Saved entries
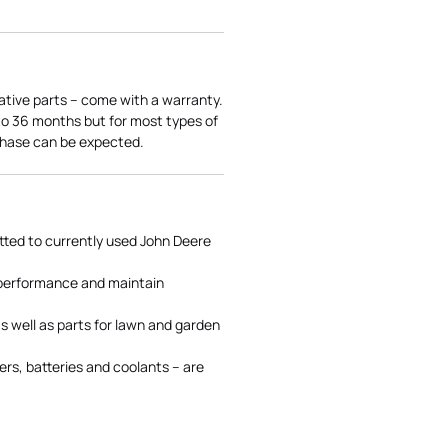
ative parts – come with a warranty.
 to 36 months but for most types of
rchase can be expected.
tted to currently used John Deere
 performance and maintain
s well as parts for lawn and garden
rs, batteries and coolants – are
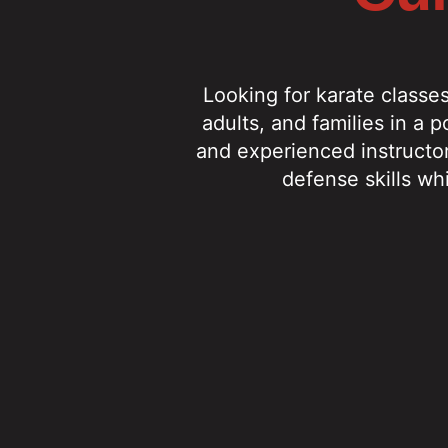
Looking for karate classe
adults, and families in a 
and experienced instructor
defense skills wh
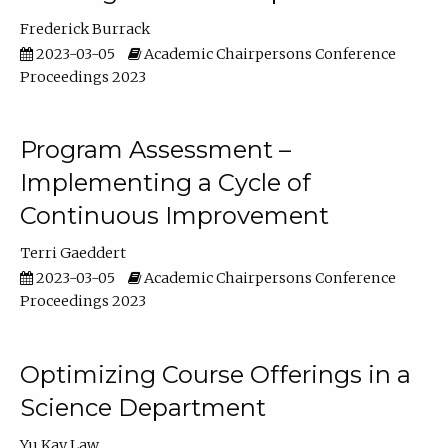
Frederick Burrack
2023-03-05
Academic Chairpersons Conference
Proceedings 2023
Program Assessment –
Implementing a Cycle of
Continuous Improvement
Terri Gaeddert
2023-03-05
Academic Chairpersons Conference
Proceedings 2023
Optimizing Course Offerings in a
Science Department
Yu Kay Law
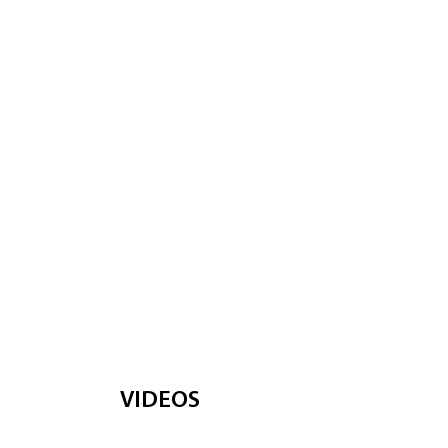
VIDEOS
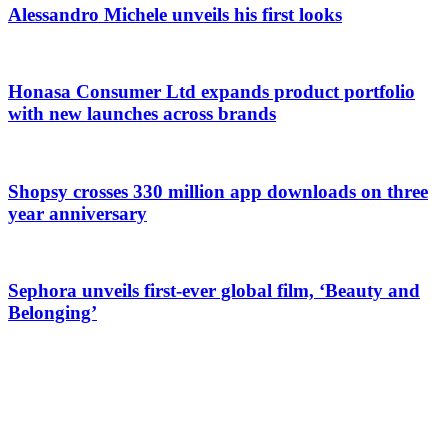
Alessandro Michele unveils his first looks
Honasa Consumer Ltd expands product portfolio
with new launches across brands
Shopsy crosses 330 million app downloads on three
year anniversary
Sephora unveils first-ever global film, ‘Beauty and
Belonging’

To do >>
What is needed is an exact copy of the lines from the beginning of the data through the line containing "year anniversary", both included, without any pictures.

Solution to the exercise >>
ative parts – come with a warranty.
 to 36 months but for most types of
rchase can be expected.
tted to currently used John Deere
 performance and maintain
s well as parts for lawn and garden
rs, batteries and coolants – are
Looking for karate classe
adults, and families in a 
and experienced instructor
defense skills wh
Frederick Burrack
2023-03-05
Academic Chairpersons Conference
Proceedings 2023
Program Assessment –
Implementing a Cycle of
Continuous Improvement
Terri Gaeddert
2023-03-05
Academic Chairpersons Conference
Proceedings 2023
Optimizing Course Offerings in a
Science Department
Yu Kay Law
VIDEOS
Alessandro Michele unveils his first looks
Honasa Consumer Ltd expands product portfolio
with new launches across brands
Shopsy crosses 330 million app downloads on three
year anniversary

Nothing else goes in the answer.